-- START Selected text --
For the dark chocolate pudding:
  1. 800 ml milk
  2. 100 ml liquid whipping cream
  3. 250 gr dark chocolate 85% cacao (or any dark choco of your choice. 70% would be enough if you don't like it to be too bitter)
  4. 2 tbsp cocoa powder
  5. 1/3 cup sugar (or according to your taste)
  6. 2 egg yolks. Stir lightly with a fork, dissolved in 2 tbsp milk
  7. 1 sachet of plain (transparent) agar agar powder (7 gr). Basically it's a vegetarian gelatin substitute, made from seaweed. You can find it in Asian stores/supermarkets. If you have difficulties in finding it some people use gelatin instead. But I don't know the measurement since I've never used gelatin.. -_-;



 For the vanilla cream:

  1. 500 ml milk
  2. 100 ml liquid whipping cream
  3. 1/4 cup sugar (or according to your taste)
  4. 1 tsp vanilla sugar
  5. a little bit of salt
  6. 2 egg yolks, stir lightly with a fork, dissolved in 2 tbsp milk
  7. 2 tbsp cornstarch, dissolved in a little bit of water

How to make Dark Chocolate Pudding With Vanilla Cream


Dark chocolate pudding:
  1. Melt the chocolate in a saucepan. You can use a double boiler if you want. I just melted the chocolate over low heat because I'm a lazy person :p
  2. Turn off the heat. Mix in the milk, liquid whipping cream, agar agar powder, cocoa powder, sugar, and dissolved egg yolks. Stir until it's well blended
  3. Cook over low heat while keep stirring. Cook until all the chocolate and sugar are melted
  4. Turn up the heat and cook until it boils (it's important to let the mixture to boil. And don't forget to KEEP STIRRING)
-- END Selected text --
-- START Stored data --
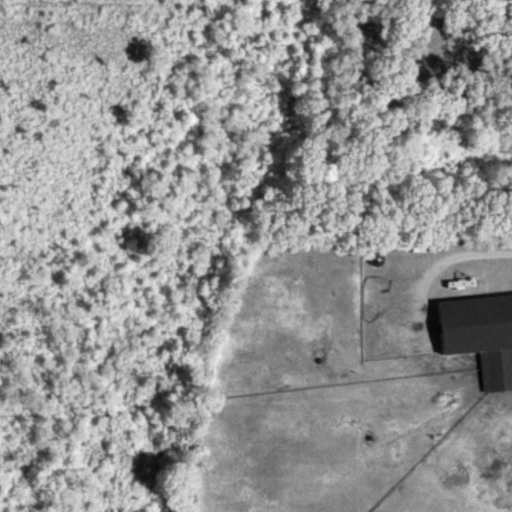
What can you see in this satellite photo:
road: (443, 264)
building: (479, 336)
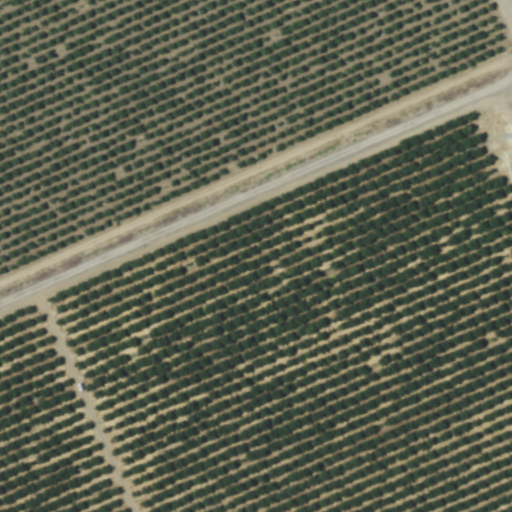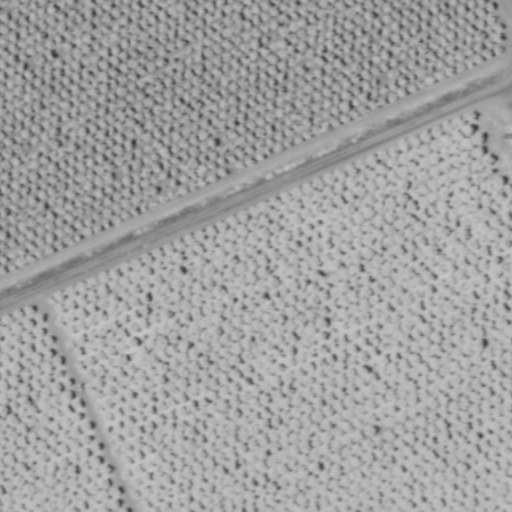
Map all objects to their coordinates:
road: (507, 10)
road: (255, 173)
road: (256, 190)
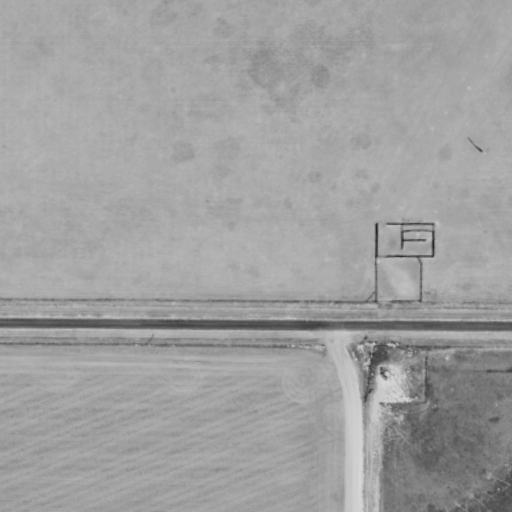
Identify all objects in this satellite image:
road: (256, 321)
-- END Stored data --
▶ **Exercise**:
Copy out the entire dark chocolate pudding recipe above word for word, with nothing added, dropped, or changed.

▶ **Output**:
For the dark chocolate pudding:
  1. 800 ml milk
  2. 100 ml liquid whipping cream
  3. 250 gr dark chocolate 85% cacao (or any dark choco of your choice. 70% would be enough if you don't like it to be too bitter)
  4. 2 tbsp cocoa powder
  5. 1/3 cup sugar (or according to your taste)
  6. 2 egg yolks. Stir lightly with a fork, dissolved in 2 tbsp milk
  7. 1 sachet of plain (transparent) agar agar powder (7 gr). Basically it's a vegetarian gelatin substitute, made from seaweed. You can find it in Asian stores/supermarkets. If you have difficulties in finding it some people use gelatin instead. But I don't know the measurement since I've never used gelatin.. -_-;



 For the vanilla cream:

  1. 500 ml milk
  2. 100 ml liquid whipping cream
  3. 1/4 cup sugar (or according to your taste)
  4. 1 tsp vanilla sugar
  5. a little bit of salt
  6. 2 egg yolks, stir lightly with a fork, dissolved in 2 tbsp milk
  7. 2 tbsp cornstarch, dissolved in a little bit of water

How to make Dark Chocolate Pudding With Vanilla Cream


Dark chocolate pudding:
  1. Melt the chocolate in a saucepan. You can use a double boiler if you want. I just melted the chocolate over low heat because I'm a lazy person :p
  2. Turn off the heat. Mix in the milk, liquid whipping cream, agar agar powder, cocoa powder, sugar, and dissolved egg yolks. Stir until it's well blended
  3. Cook over low heat while keep stirring. Cook until all the chocolate and sugar are melted
  4. Turn up the heat and cook until it boils (it's important to let the mixture to boil. And don't forget to KEEP STIRRING)